International Standards are drafted in accordance with the rules given in the ISO/IEC Directives, Part 2.
The main task of the joint technical committee is to prepare International Standards. Draft International
Standards adopted by the joint technical committee are circulated to national bodies for voting. Publication as
an International Standard requires approval by at least 75 % of the national bodies casting a vote.
Attention is drawn to the possibility that some of the elements of this document may be the subject of patent
rights. ISO and IEC shall not be held responsible for identifying any or all such patent rights.

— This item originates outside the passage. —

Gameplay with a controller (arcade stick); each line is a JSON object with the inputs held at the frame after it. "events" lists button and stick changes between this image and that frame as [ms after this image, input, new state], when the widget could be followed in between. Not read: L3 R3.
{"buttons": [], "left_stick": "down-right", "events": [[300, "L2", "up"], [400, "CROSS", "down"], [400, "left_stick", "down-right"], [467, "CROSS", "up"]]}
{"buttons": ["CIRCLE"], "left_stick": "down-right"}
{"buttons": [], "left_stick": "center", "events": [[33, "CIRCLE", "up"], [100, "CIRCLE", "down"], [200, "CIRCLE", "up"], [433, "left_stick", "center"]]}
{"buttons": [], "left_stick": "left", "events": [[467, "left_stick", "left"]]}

ISO/IEC 19795-2 was prepared by Joint Technical Committee ISO/IEC JTC 1, Information technology,
Subcommittee SC 37, Biometrics.
ISO/IEC 19795 consists of the following parts, under the general title Information technology — Biometric
performance testing and reporting:
⎯ Part 1: Principles and framework
⎯ Part 2: Testing methodologies for technology and scenario evaluation
The following parts are under preparation:
⎯ Part 3: Modality-specific testing [Technical Report]
⎯ Part 4: Performance and interoperability testing of data interchange formats
⎯ Part 5: Performance of biometric access control systems
iv © ISO/IEC 2007 – All rights reserved
Introduction
This part of ISO/IEC 19795 addresses two specific biometric performance testing methodologies: technology
and scenario evaluation. The large majority of biometric tests are of one of these two generic evaluation types.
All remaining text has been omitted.